A carte scoperte: genealogia di un successo letterario

"La solitudine dei numeri primi", l'esordio di Paolo Giordano conferma l'importanza della collaborazione tra autore e editor

di Anna Petrazzuolo
 
 
 

Chi ha detto che per leggere un libro bisogna iniziare dalla prima pagina? Pur senza alcuna ambizione decostruzionista/demaniana, nell’approccio a La solitudine dei numeri primi è di certo più istruttiva una lettura a ritroso che abbia il suo punto di abbrivio nella sezione paratestuale riservata ai ringraziamenti. Se il più delle volte si risolve in un doveroso tributo di carattere sentimentale che nulla aggiunge alla comprensione del testo, in altre occasioni questa appendice finale costituisce un inserto prodigo di informazioni che il lettore più avvertito sa filtrare e rielaborare con profitto. Il bestseller dell’estate 2008 si ascrive, per l’appunto, nella seconda di queste categorie.

 

Nel caso esista ancora qualcuno convinto che l’opera letteraria è una creazione dell’Autore sic et simpliciter, Paolo Giordano (nella foto) ha il merito di svelare – più o meno intenzionalmente – le procedure tecniche attraverso le quali dall’idea iniziale si giunge a confezionare un romanzo che vince il Premio Strega e scala le classifiche di vendita. Insomma, una macchina da guerra. E non c’è da sorprendersi se, a conti fatti, il libro in questione appare come un “prodotto di filiera” che passando di mano in mano viene ripulito, corretto, arricchito, perfezionato e, infine, portato a compimento.  

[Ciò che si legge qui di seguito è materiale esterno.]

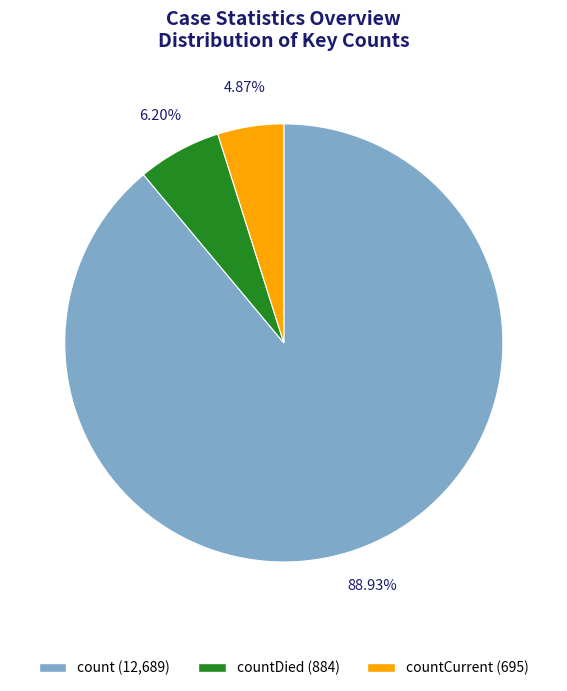

Approximately how many times larger is the value at count (12,689) compared to countCurrent (695)?

18.3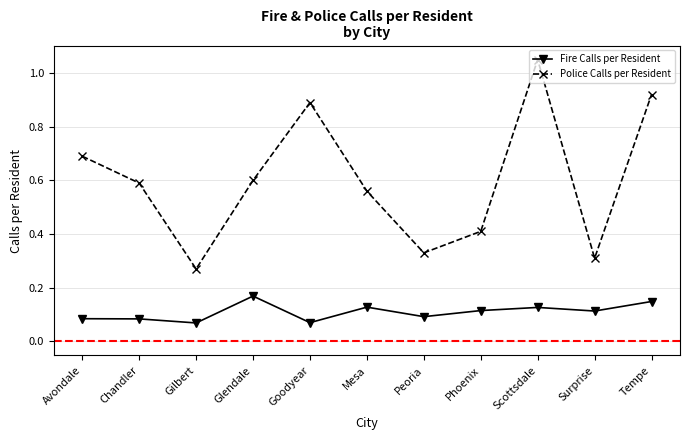

Is the value of Fire Calls per Resident at Gilbert greater than the value of Police Calls per Resident at Goodyear?

No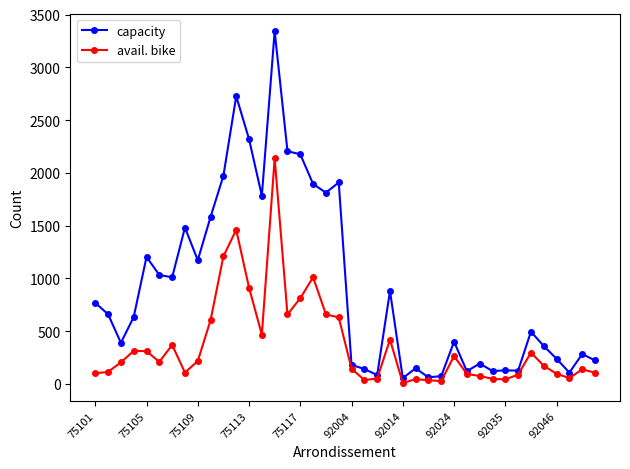

List the series in order of their peak value, highest first.

capacity, avail. bike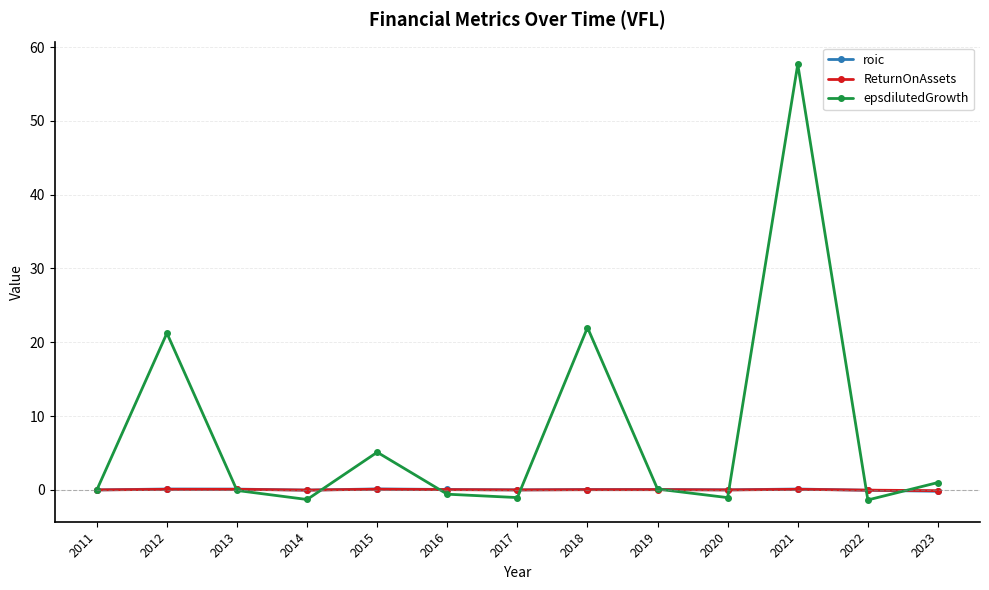

True or false: roic has a value of 0.1 at 2013.

True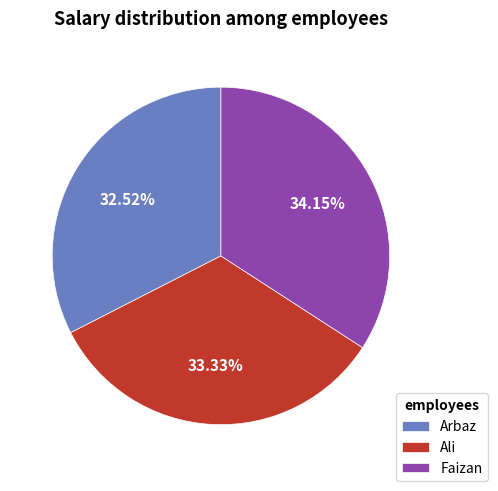

Which slice is the smallest?

Arbaz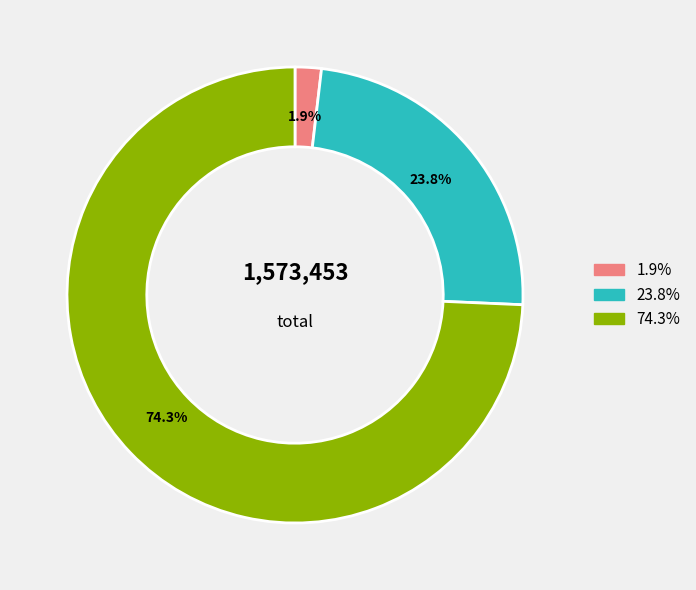

Count the number of slices in the pie.

3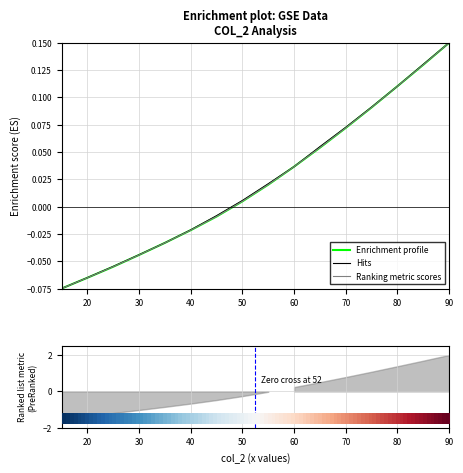

At which label does Hits first exceed 0?

50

Cresciuto tra il rigore della fisica e la libertà dei mondi letterari, Giordano si iscrive poco più che ventenne alla Scuola Holden per avere uno spazio ben definito all’interno del quale esercitare quella che insieme alla musica rappresenta la sua passione, ossia la scrittura. Tra i suoi insegnanti, Pietro Grossi ed Emiliano Amato. Durante le lezioni stringe amicizia con Raffaella Lops, francesista che per prima nota il talento del giovane compagno di corso: è lei a fargli da editor e da agente correggendo i suoi racconti e inviandoli alla rivista «Nuovi Argomenti». Ed è ancora lei a sostenerlo, incoraggiarlo e motivarlo nella stesura del romanzo. Nasce così, come somma di accidenti, il primo nucleo del libro che sta conquistando lettori di ogni età. Tutto il resto è opera degli editor a cui la Mondadori ha affidato il manoscritto: Antonio Franchini, Joy Terekiev e Giulia Ichino. A loro si deve l’invenzione del titolo, a loro si deve la scelta dell’explicit, a loro si deve l’accorgimento stilistico per il quale la complessità del linguaggio narrativo è direttamente proporzionale allo status anagrafico dei due protagonisti (astuzia, questa, che mai sarebbe potuta uscire dalla penna di un esordiente).

 

All’insieme di eventi e di soggetti che a vari livelli hanno partecipato a La solitudine dei numeri primi, Paolo Giordano indirizza la sua gratitudine. Dunque, un lavoro dichiaratamente di squadra dietro un libro che potremmo quasi dire ‘corale’ per la concentrazione di maestranze che ne ha reso possibile il successo.